Task brief: Report each line of the entries below that includes "left".

Records to process:
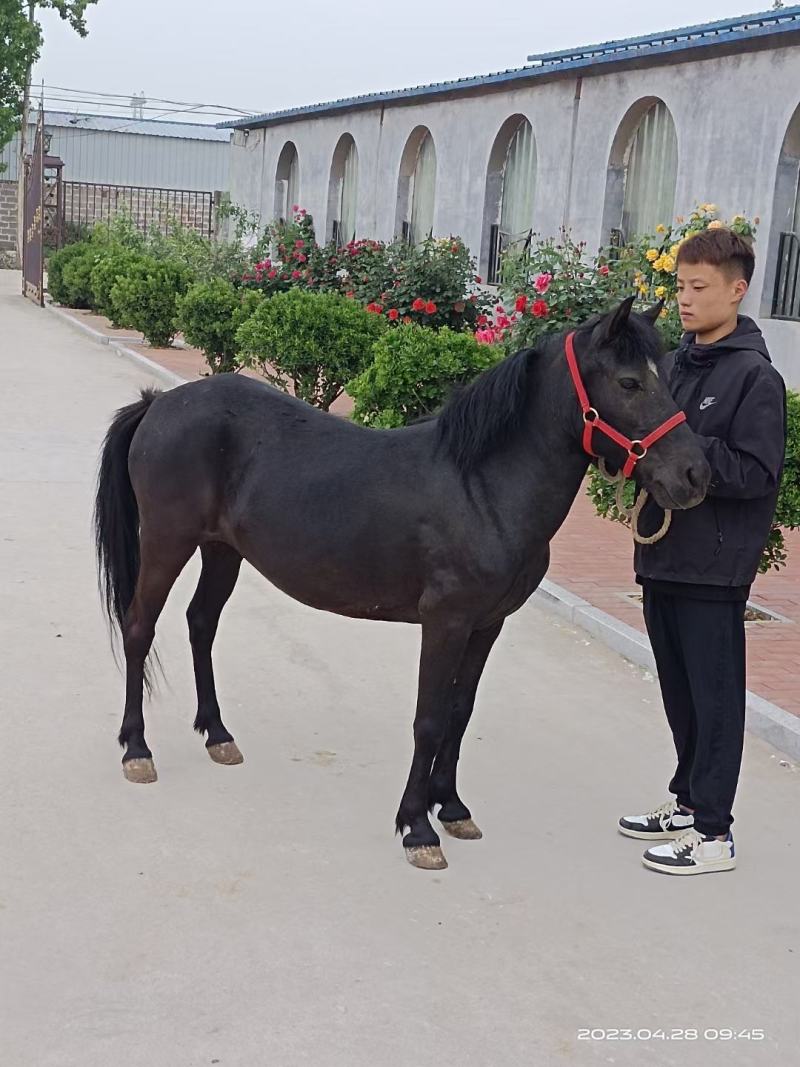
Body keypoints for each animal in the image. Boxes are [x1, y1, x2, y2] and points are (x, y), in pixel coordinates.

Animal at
==
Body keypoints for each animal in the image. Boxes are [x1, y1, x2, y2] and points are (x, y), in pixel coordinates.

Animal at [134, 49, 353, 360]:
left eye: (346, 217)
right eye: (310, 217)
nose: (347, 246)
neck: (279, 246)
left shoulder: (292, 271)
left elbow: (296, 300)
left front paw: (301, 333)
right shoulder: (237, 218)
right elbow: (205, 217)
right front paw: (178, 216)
...
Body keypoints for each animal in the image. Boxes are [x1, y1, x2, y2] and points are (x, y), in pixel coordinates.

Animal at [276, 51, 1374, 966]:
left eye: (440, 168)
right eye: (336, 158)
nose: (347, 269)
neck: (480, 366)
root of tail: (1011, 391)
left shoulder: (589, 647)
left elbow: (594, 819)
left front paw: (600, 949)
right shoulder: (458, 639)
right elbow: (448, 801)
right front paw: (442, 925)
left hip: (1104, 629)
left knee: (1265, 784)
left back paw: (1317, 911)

Answer space:
left eye: (346, 217)
left shoulder: (292, 271)
left elbow: (296, 300)
left front paw: (301, 333)
left eye: (440, 168)
left shoulder: (589, 647)
left elbow: (594, 819)
left front paw: (600, 949)
left hip: (1104, 629)
left knee: (1265, 784)
left back paw: (1317, 911)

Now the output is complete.